• _What is being asked_
All pictures should be dropped, and only the lines from the top of the entries below through the line containing "Latin America & Caribbean" repeated exactly, both ends included.

• _Recorded data_
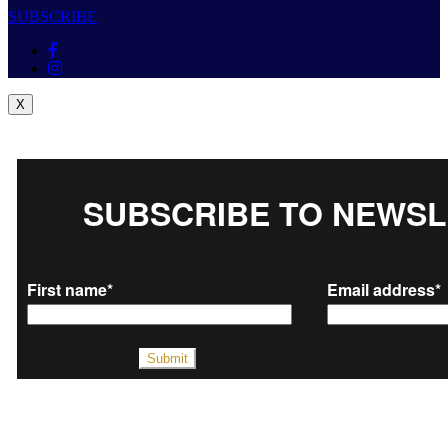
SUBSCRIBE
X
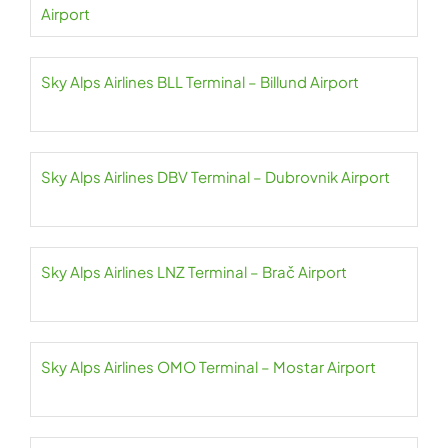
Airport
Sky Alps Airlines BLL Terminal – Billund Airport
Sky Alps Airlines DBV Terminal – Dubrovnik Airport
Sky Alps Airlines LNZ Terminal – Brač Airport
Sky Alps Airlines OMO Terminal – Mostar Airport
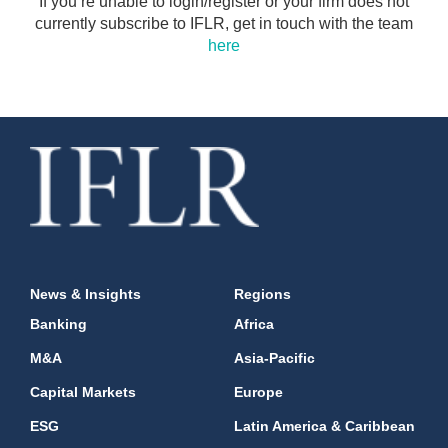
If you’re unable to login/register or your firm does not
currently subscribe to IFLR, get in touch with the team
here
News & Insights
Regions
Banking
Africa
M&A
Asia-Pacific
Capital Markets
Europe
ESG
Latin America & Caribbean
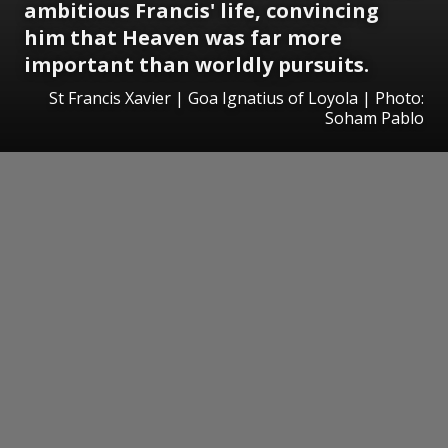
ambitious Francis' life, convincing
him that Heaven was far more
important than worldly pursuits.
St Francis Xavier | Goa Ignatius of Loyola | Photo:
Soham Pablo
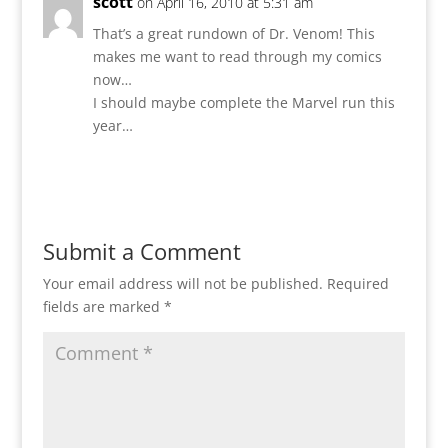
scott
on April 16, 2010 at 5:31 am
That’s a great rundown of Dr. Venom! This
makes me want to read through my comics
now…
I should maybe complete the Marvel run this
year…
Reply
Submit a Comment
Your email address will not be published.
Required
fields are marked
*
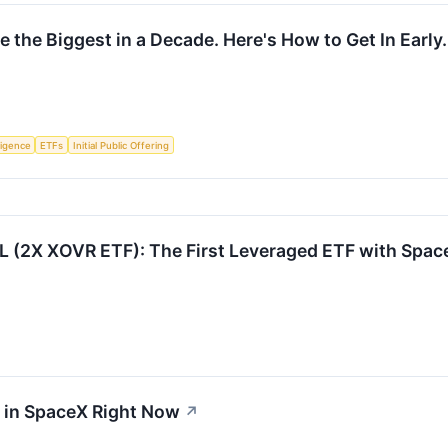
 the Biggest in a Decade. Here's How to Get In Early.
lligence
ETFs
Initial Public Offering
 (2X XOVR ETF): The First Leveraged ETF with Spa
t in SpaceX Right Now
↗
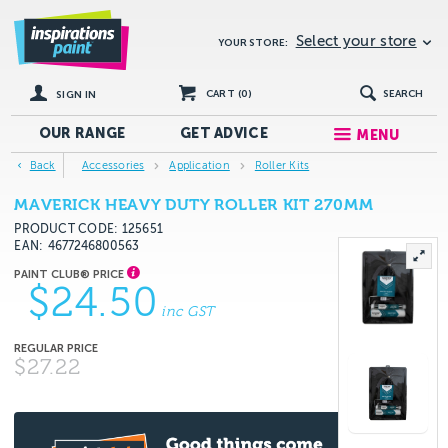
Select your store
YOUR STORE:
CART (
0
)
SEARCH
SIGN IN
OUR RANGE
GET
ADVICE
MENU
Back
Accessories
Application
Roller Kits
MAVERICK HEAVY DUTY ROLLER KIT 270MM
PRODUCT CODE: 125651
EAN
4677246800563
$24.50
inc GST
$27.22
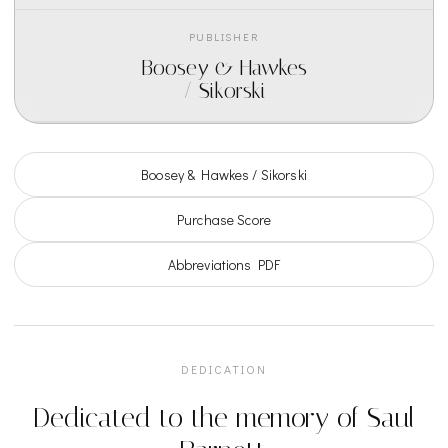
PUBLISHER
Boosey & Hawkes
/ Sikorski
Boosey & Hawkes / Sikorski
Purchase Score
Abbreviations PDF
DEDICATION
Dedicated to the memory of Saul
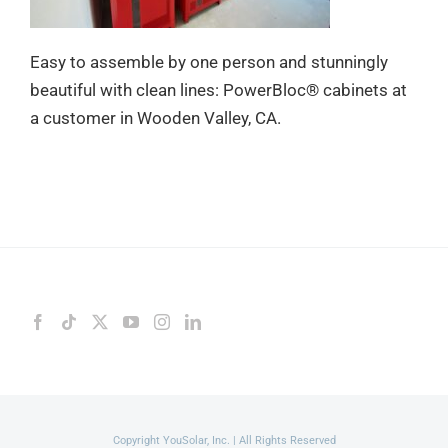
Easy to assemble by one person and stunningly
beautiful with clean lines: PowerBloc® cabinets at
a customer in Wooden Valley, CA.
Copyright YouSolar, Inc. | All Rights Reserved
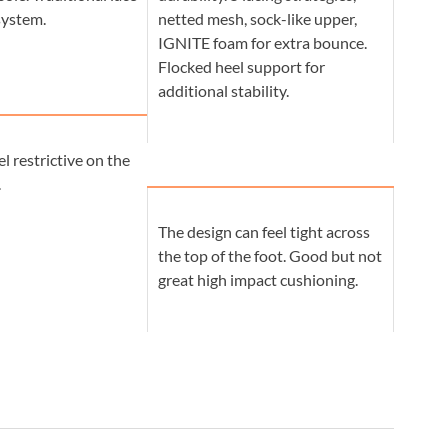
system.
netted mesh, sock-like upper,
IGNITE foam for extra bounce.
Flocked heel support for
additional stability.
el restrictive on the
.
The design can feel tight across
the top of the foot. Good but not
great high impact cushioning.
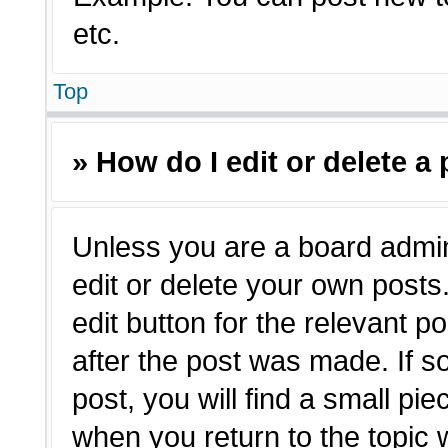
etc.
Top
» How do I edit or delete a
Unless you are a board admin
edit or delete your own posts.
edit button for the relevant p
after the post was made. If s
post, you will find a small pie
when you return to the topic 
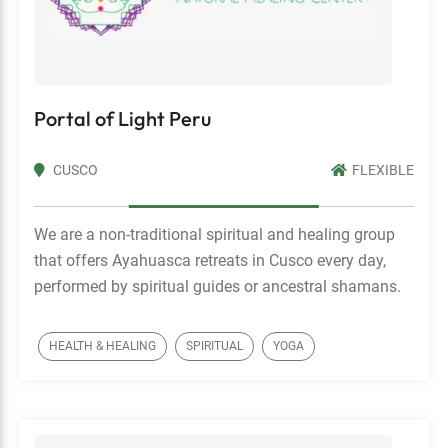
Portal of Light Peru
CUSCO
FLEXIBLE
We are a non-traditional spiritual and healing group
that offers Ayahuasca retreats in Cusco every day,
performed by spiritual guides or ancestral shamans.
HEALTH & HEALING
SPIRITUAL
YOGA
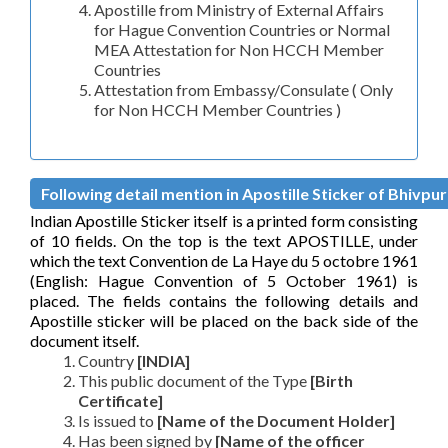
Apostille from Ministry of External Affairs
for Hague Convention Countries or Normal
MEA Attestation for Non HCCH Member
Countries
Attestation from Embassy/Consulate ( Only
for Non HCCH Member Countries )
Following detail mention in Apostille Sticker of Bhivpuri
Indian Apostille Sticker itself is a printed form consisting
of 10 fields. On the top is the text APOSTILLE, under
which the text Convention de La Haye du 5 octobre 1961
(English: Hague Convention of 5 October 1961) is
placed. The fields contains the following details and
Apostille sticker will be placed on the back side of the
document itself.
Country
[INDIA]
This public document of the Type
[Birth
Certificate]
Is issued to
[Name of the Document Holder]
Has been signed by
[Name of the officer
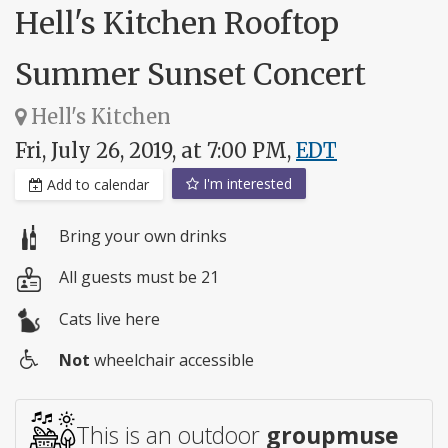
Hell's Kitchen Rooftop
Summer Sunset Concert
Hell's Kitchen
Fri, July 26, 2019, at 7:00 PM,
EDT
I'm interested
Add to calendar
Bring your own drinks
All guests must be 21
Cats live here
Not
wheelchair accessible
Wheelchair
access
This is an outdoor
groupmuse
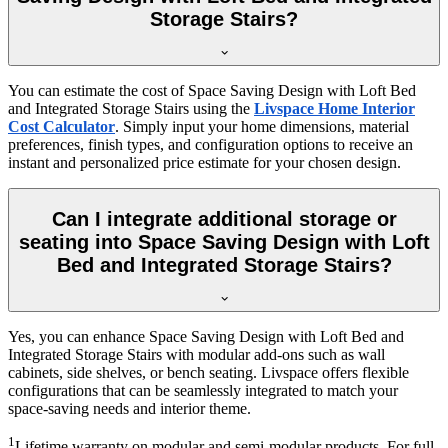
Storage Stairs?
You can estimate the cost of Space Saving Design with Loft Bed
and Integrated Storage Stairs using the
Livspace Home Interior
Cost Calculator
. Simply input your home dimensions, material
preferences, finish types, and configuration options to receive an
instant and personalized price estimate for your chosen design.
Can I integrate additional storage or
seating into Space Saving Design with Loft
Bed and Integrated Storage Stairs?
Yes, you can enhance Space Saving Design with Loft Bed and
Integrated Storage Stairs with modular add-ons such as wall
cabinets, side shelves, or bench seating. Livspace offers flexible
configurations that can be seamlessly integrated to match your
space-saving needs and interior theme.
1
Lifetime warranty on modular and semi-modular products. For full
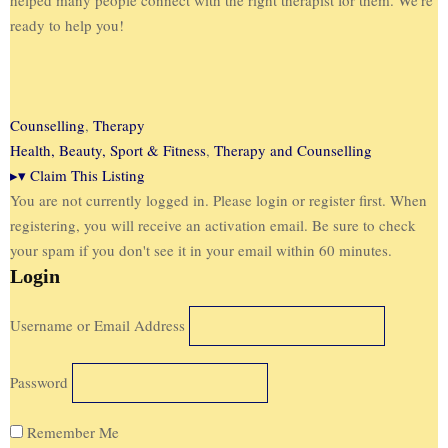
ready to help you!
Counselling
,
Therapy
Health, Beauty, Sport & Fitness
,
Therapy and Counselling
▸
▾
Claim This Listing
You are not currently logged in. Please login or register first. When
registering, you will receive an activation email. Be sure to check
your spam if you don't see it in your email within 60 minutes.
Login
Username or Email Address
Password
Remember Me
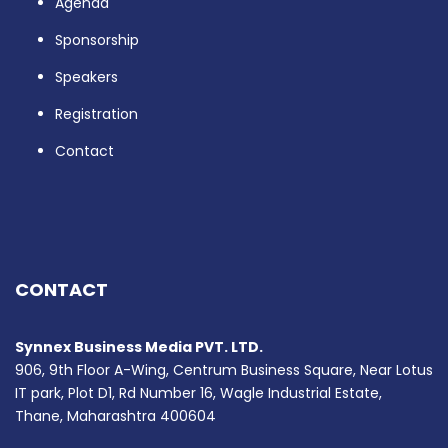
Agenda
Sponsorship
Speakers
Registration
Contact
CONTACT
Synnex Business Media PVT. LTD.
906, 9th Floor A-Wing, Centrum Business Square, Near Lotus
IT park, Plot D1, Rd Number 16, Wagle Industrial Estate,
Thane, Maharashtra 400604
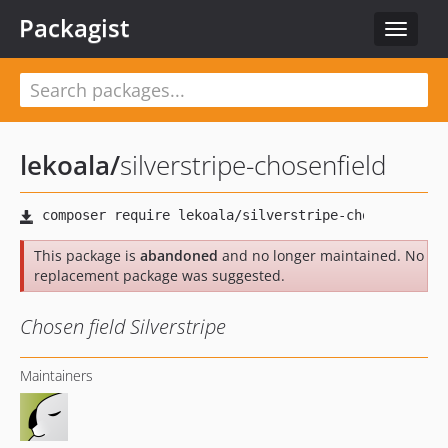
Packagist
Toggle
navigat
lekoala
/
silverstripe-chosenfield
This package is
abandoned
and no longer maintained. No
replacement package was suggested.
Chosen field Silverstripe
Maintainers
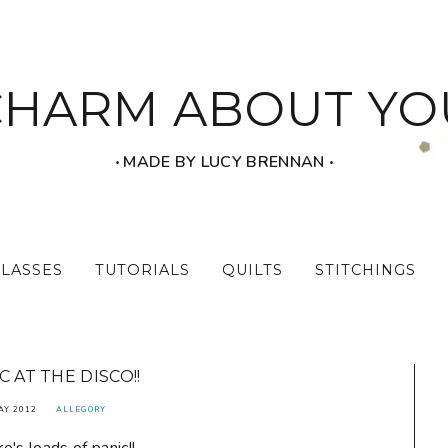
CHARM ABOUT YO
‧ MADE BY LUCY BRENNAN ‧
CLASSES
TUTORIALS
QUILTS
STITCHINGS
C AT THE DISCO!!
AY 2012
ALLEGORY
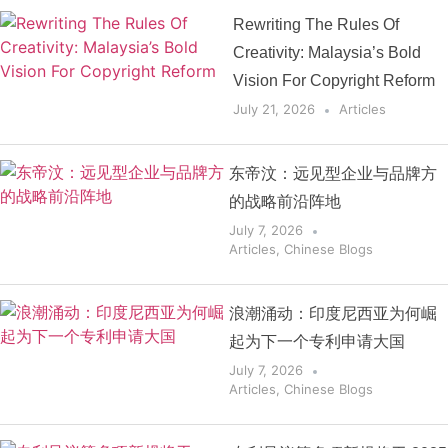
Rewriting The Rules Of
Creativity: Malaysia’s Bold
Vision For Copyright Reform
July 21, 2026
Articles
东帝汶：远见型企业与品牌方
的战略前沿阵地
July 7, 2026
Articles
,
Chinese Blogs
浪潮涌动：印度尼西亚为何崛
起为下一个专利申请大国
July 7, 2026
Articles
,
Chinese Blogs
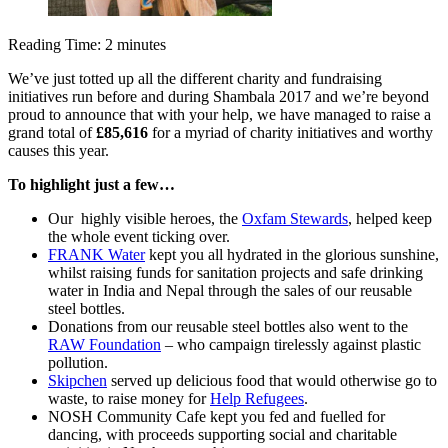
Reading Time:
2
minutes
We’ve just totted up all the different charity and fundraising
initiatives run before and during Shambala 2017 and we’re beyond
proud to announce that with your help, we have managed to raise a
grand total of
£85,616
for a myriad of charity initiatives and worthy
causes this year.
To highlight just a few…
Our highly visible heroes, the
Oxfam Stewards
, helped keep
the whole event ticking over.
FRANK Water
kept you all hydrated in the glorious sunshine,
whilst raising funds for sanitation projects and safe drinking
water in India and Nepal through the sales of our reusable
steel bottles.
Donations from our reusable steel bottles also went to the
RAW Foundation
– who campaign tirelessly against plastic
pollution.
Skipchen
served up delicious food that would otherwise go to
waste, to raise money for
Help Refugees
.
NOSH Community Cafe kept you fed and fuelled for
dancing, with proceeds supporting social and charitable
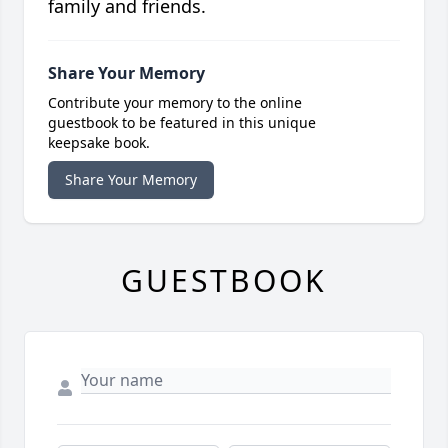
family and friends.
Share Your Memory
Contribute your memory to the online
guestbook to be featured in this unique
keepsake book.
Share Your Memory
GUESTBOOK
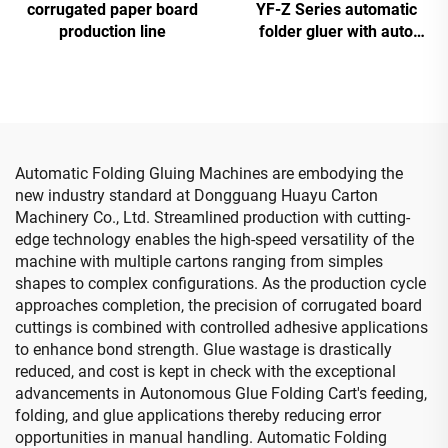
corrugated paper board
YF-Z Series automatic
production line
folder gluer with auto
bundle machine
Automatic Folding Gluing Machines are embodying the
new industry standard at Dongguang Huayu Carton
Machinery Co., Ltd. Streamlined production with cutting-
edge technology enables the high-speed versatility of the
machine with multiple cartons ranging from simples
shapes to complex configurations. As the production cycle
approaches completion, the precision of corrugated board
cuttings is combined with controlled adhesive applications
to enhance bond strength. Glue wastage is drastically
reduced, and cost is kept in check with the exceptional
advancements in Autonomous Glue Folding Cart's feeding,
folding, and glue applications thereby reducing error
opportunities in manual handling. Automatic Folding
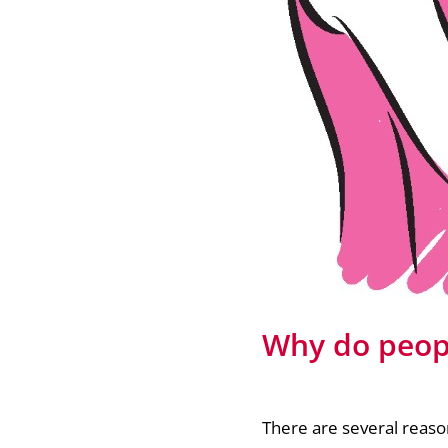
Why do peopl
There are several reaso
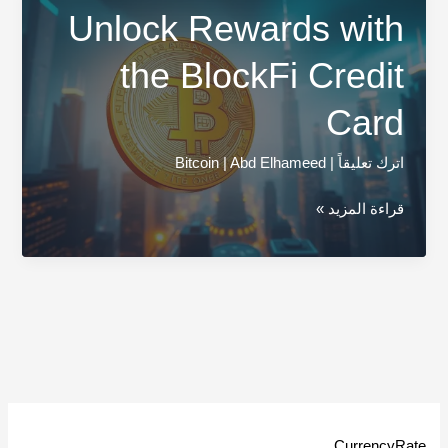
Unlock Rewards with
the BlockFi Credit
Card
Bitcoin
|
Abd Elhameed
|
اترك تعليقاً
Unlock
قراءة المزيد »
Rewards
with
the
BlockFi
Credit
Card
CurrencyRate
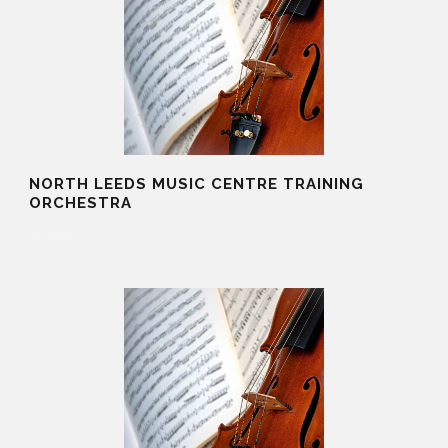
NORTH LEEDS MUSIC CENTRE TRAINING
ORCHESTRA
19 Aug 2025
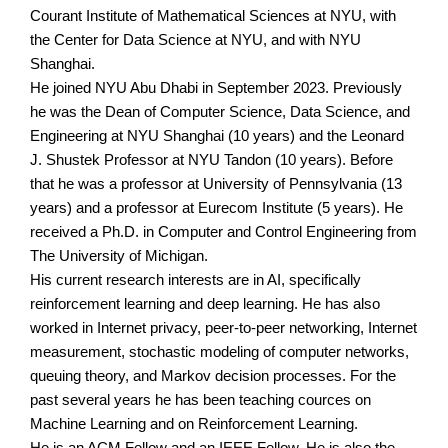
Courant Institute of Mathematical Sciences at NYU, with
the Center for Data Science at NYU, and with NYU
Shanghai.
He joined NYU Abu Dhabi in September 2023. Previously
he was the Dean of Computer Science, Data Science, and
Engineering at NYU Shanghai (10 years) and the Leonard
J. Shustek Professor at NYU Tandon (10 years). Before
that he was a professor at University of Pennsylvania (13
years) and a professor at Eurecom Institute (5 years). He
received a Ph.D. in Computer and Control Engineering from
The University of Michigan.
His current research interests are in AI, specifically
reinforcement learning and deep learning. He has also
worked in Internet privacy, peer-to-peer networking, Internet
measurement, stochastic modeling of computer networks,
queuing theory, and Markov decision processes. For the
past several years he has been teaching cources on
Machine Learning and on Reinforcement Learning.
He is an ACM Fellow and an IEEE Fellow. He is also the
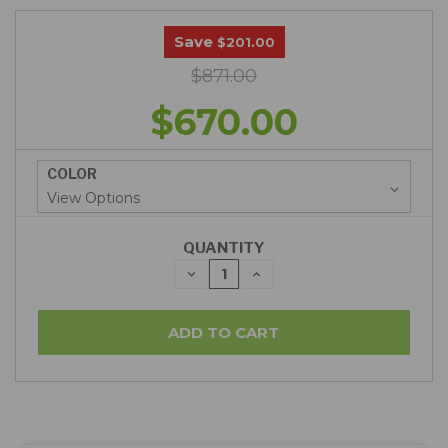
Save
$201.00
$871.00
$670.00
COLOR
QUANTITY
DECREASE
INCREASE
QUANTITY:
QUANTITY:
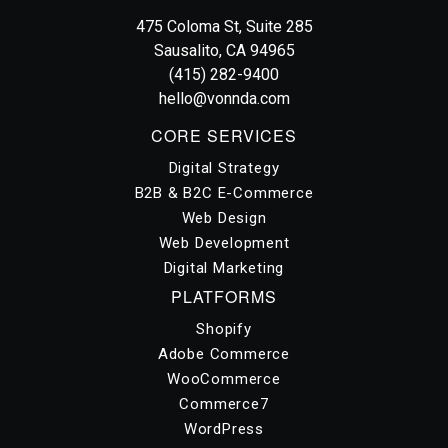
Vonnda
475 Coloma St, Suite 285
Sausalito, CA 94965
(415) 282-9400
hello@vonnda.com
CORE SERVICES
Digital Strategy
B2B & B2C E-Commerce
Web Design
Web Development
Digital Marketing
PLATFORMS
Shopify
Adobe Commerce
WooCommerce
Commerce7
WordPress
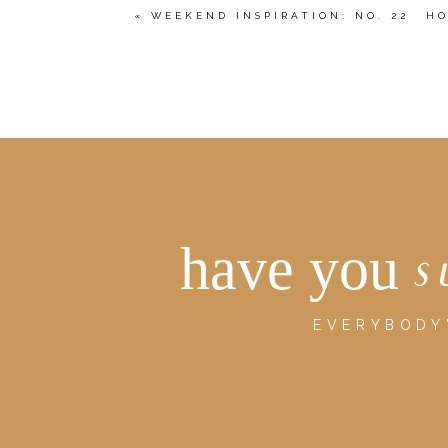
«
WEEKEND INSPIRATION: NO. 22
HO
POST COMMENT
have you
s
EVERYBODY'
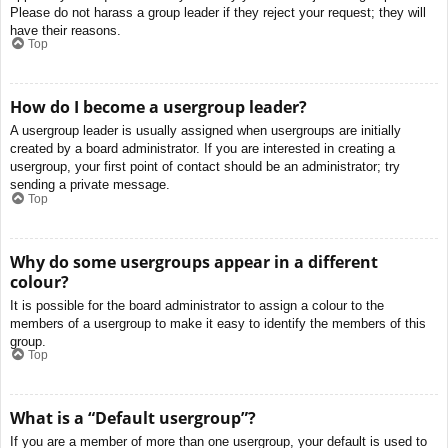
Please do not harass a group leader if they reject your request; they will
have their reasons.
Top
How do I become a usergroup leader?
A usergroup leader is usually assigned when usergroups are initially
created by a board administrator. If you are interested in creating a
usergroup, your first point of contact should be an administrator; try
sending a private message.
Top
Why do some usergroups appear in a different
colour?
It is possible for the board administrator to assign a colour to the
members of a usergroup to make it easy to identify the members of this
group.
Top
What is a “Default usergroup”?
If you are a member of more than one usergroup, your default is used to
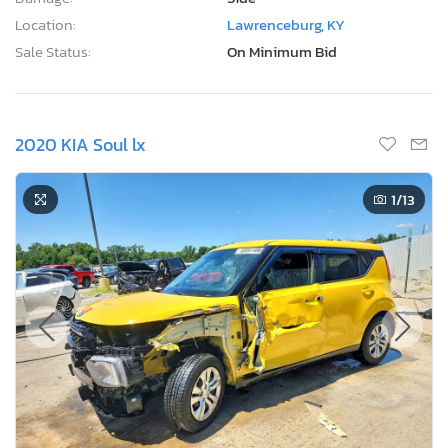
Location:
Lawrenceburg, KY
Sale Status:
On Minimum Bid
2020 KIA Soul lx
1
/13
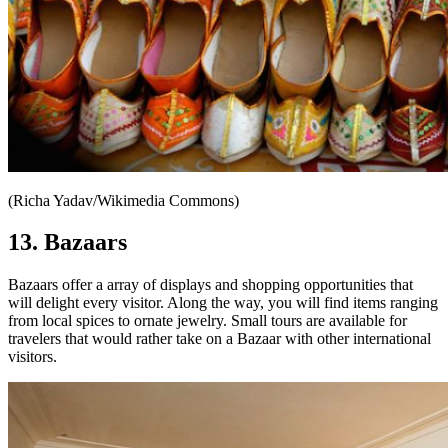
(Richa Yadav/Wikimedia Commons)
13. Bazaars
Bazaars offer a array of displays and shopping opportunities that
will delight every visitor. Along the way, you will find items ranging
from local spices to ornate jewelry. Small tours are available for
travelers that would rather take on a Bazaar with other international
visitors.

• _Result of the exercise_
SUBSCRIBE
X
Airport
Sky Alps Airlines BLL Terminal – Billund Airport
Sky Alps Airlines DBV Terminal – Dubrovnik Airport
Sky Alps Airlines LNZ Terminal – Brač Airport
Sky Alps Airlines OMO Terminal – Mostar Airport
If you’re unable to login/register or your firm does not
currently subscribe to IFLR, get in touch with the team
here
News & Insights
Regions
Banking
Africa
M&A
Asia-Pacific
Capital Markets
Europe
ESG
Latin America & Caribbean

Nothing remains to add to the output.